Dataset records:
###
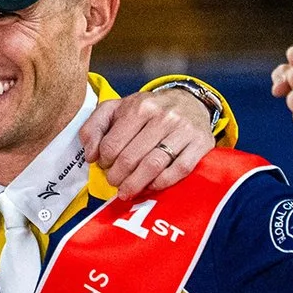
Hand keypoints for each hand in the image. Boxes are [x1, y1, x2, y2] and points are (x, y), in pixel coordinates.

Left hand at [81, 88, 217, 199]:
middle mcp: (164, 116)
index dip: (104, 161)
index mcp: (140, 107)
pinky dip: (162, 182)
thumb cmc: (148, 110)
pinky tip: (151, 185)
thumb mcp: (116, 109)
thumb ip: (94, 127)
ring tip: (126, 191)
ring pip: (153, 165)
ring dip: (135, 184)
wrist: (189, 101)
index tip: (104, 165)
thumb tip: (90, 155)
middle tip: (114, 182)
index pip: (112, 144)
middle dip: (117, 176)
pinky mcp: (202, 143)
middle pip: (131, 158)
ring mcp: (184, 129)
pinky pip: (180, 169)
###
Every line above that includes the word "thumb" should be listed.

# [EXERCISE SOLUTION]
thumb cmc: (148, 110)
thumb mcp: (116, 109)
thumb ip: (94, 127)
thumb tip: (90, 155)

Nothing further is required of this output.